### Extract to read:
In a future version of the CDM where costs will be consolidated into one table (please see proposal here), I have personally contemplated having a “cost_type” variable where the user could store other types of costs, such as WAC values, ASP values, Facility vs Provider values (specifically for AHRQ’s MEPS data). But, I may be in the minority for supporting this. If you have any suggestions for cost types, please let us know on the proposal site since we are discussing this soon.

@jenniferduryea:

Ahh, OK - that makes sense! However, I suggest that we explain this somewhere. At first glance this is not obvious – at least not in Europe.

Per CDM Builders meeting. Not sure why the request to change domain_id from text to numeric. If the domain_id is a foreign key to the vocabulary domain table the string will be validated by database constraints. And I will not have to mentally map the number to the string.

Well, the constraint is not relevant with respect to the vocabulary, but with respect to the table names. So, you would have to use whatever is in that field and put that into a query. SQL doesn’t let you do that, I believe. So, you’d have to do a big fat case-when-then-end block anyway. Not sure numbers would be any better or worse, here. But maybe I am wrong.

@DTorok:
In the IT world it is rather uncommon to represent different states or conditions with strings. Numerical representations are faster in comparisons and more space-saving than string representations. I just wonder why we don’t use a concept_id representing the domain.
However, I don’t consider this “text to numeric” thing as a major issue. We should rather use a string representation than getting bogged down in technical details.

### Provided records:
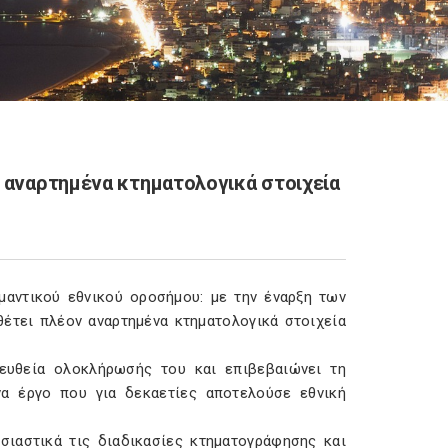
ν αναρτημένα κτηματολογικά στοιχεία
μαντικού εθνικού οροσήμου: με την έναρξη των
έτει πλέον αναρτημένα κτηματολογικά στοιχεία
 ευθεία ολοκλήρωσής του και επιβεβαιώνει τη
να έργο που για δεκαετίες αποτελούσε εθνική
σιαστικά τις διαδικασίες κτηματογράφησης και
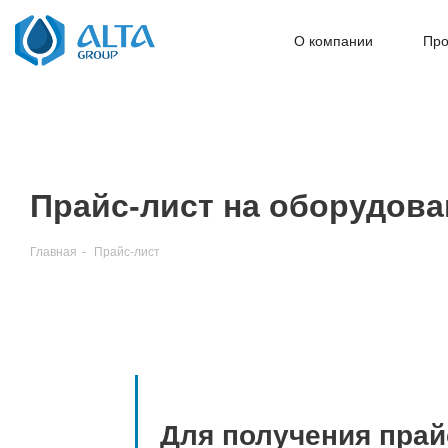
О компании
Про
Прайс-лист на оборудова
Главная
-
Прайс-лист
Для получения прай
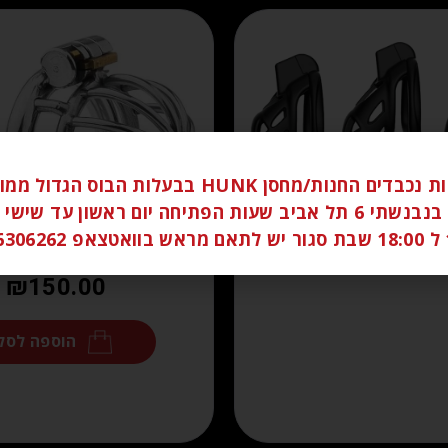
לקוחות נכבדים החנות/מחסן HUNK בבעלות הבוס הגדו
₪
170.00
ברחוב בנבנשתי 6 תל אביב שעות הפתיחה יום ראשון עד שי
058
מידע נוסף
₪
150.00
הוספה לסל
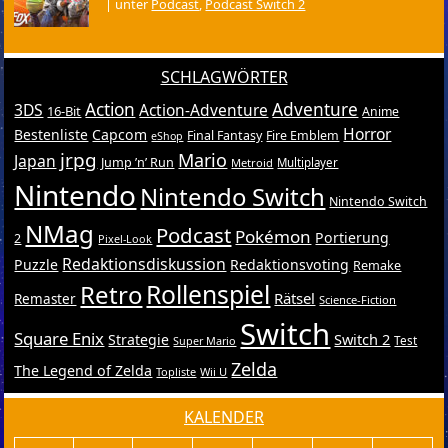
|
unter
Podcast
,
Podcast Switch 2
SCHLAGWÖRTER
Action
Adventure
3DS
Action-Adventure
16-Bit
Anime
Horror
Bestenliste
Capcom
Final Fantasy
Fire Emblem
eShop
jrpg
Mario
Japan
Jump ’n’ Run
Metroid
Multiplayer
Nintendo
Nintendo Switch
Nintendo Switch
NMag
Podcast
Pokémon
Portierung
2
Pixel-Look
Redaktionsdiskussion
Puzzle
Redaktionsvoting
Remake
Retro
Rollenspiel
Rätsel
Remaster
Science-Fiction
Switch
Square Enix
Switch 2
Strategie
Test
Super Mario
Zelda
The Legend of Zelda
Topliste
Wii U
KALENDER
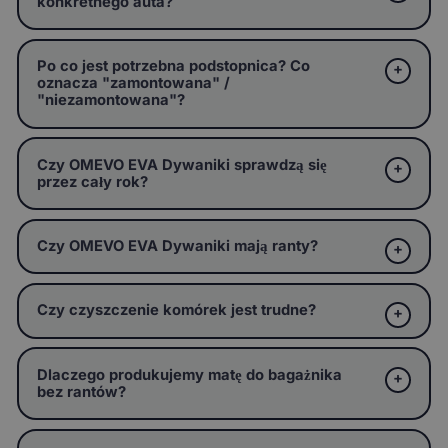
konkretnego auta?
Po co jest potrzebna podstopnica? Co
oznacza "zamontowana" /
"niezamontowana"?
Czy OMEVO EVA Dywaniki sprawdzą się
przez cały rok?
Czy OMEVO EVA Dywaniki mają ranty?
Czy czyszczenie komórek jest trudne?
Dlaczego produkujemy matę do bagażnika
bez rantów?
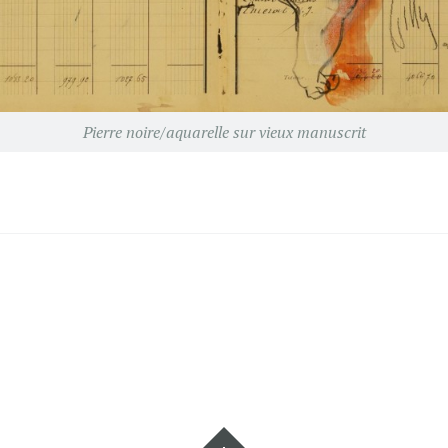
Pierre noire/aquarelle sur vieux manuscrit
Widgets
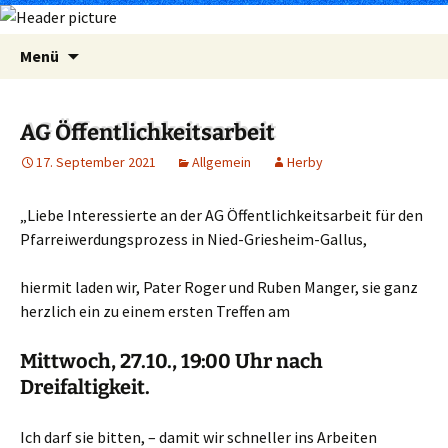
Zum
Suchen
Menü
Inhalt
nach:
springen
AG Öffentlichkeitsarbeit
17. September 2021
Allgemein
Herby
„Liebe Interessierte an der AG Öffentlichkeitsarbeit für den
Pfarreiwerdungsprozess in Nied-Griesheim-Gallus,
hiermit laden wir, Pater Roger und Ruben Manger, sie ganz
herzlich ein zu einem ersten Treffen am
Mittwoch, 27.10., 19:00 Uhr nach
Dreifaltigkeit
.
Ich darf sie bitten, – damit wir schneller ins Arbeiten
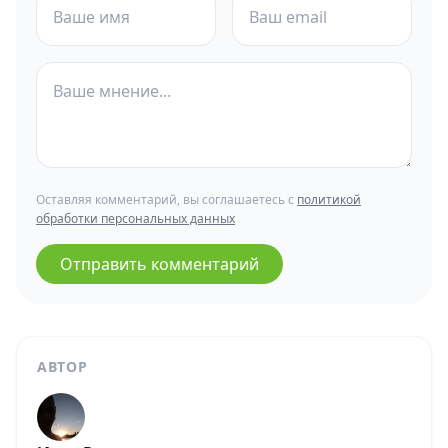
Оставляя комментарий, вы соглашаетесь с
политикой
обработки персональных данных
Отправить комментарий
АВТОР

---

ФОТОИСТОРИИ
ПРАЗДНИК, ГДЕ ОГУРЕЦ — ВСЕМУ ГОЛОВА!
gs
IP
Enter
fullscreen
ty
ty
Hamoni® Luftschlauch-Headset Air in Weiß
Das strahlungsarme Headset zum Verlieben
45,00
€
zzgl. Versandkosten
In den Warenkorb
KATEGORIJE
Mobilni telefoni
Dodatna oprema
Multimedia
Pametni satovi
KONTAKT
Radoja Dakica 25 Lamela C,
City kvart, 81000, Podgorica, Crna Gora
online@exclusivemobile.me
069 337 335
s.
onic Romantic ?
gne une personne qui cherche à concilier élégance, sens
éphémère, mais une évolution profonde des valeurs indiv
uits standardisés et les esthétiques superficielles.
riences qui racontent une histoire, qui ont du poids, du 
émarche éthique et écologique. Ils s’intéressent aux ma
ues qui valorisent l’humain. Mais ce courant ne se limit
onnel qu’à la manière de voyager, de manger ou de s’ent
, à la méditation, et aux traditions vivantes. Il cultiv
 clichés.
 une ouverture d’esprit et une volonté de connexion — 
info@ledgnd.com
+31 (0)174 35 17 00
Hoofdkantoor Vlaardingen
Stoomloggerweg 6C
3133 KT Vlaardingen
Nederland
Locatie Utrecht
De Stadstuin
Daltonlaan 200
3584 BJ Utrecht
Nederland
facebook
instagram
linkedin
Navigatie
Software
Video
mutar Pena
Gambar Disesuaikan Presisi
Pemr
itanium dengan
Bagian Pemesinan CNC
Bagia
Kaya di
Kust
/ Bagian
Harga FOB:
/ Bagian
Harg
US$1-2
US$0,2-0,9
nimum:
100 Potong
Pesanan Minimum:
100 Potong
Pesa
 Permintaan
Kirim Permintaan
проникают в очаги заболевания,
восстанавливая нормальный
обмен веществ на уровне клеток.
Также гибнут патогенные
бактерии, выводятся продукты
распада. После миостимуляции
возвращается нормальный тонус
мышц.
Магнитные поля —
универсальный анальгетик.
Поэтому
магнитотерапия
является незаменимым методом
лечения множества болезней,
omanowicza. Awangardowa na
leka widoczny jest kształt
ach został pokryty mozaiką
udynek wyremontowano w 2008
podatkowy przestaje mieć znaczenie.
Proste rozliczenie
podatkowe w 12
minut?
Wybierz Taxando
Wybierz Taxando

==

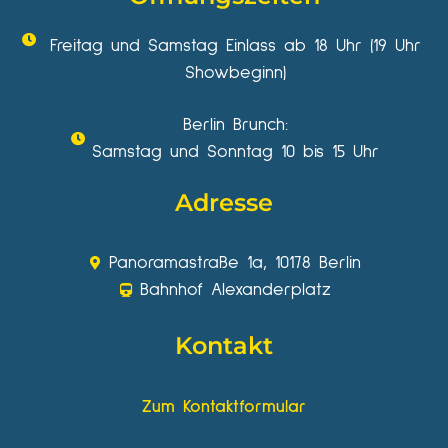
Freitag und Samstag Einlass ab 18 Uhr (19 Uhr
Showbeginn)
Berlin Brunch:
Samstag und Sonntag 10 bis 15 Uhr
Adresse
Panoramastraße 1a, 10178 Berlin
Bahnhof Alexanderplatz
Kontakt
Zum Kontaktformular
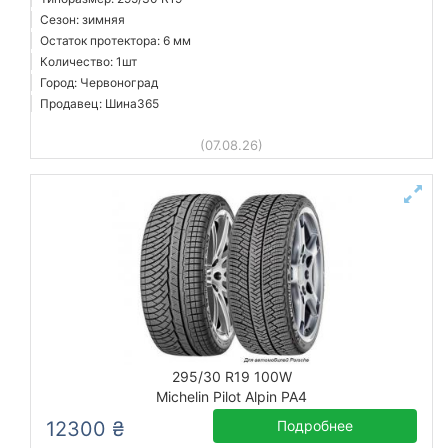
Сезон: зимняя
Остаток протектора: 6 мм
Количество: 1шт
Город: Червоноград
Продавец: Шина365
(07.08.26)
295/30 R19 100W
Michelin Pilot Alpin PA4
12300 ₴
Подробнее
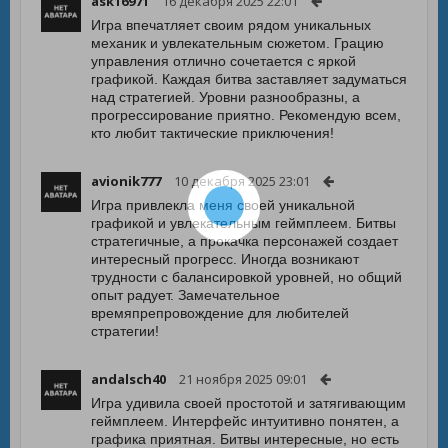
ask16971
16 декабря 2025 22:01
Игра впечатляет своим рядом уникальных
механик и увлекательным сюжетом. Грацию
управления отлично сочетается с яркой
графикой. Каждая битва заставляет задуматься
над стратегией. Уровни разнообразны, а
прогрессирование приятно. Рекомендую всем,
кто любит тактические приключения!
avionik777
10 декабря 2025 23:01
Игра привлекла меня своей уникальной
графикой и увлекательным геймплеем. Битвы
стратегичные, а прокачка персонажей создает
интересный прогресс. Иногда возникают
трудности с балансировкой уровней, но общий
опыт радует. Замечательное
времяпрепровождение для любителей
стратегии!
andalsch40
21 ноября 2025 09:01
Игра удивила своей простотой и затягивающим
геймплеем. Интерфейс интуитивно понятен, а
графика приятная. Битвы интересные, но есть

### To do:
**1.** From the CDM forum thread, copy the stretch from "However, I don’t" through "in technical details.", replacing "technical details" with "implementation details".
**2.** Answer these questions from the CDM forum thread:
(a) What name is given to the variable that would let the user store other types of costs?
(b) What kind of representation is said to be faster in comparisons and more space-saving?
(c) What does one poster wonder why the group doesn't use to represent the domain?
**3.** Continue the CDM forum thread from where it stops.
The data has nothing to do with any task here.

### Responses by item number:
**1.**
However, I don’t consider this “text to numeric” thing as a major issue. We should rather use a string representation than getting bogged down in implementation details.

**2.**
(a) "cost_type"
(b) Numerical representations
(c) A concept_id

**3.**
Gents:

This is actually a larger problem, and I should add it to the list, if we had any chance of solving it. The problem is as following: We have the Domains in the Vocabulary, and they are supposed to map each concept to the CDM table it belongs to. So, a concept with the Domain=‘Procedure’ resides in the PROCEDURE_OCCURRENCE domain. That’s the idea. In practice, we have a bunch of problems:

  1. There is nowhere an official mapping of Domain name and CDM table. So, you have to know that ‘Procedure’ belongs to PROCEDURE_OCCURRENCE; and ‘Drug’ to DRUG_EXPOSURE. Ugly.
  2. There are cases where things are ambiguously defined. For example, a lab test is Domain ‘Measurement’, but in CDM4.5 it would go into the table OBSERVATION.
  3. There are cases where the Domain does not designate tables, but fields. For example, the Domain ‘Gender’ refers to the field gender_concept_id, and not to the table PERSON. Same is true for ‘Ethnicity’ and ‘Race’.

So, if anybody has a generic and clean solution I want to hear it.

We have problem 1 anyway, even if we use the string representation. We need somewhere code like
if cost_domain_id == “Drug_exposure” …
if cost_domain_id == “Visit_occurrence” …
(You may try to use cost_domain_id directly to generate the SQL string, but this has other downsides).

Problem 2 and 3 are not present with respect to the single-cost-proposal. So, the very pragmatic way is to use

concept_id     domain representation       Table Synonym
10             Procedure                   PROCEDURE_OCCURRENCE
13             Drug                        DRUG_EXPOSURE
17             Device                      DEVICE_EXPOSURE
19             Condition                   CONDITION_OCCURRENCE
21             Measurement                 MEASUREMENT
27             Observation                 OBSERVATION

However, I doubt it is worth spending too much time on this issue; we may stick with the string approach, if the numerical representation suggestion generates confusions.

My comments are from someone that spends most of their time ETLing data into CDM v4 and v5. Domains as defined are a problem. We have no problem with the fact that concepts can be anything, so I do not see why the definition of concept domain should be limited to representing the table that a concept belongs to. Should be sufficient to say concept domains partition concepts into categories with similar attributes.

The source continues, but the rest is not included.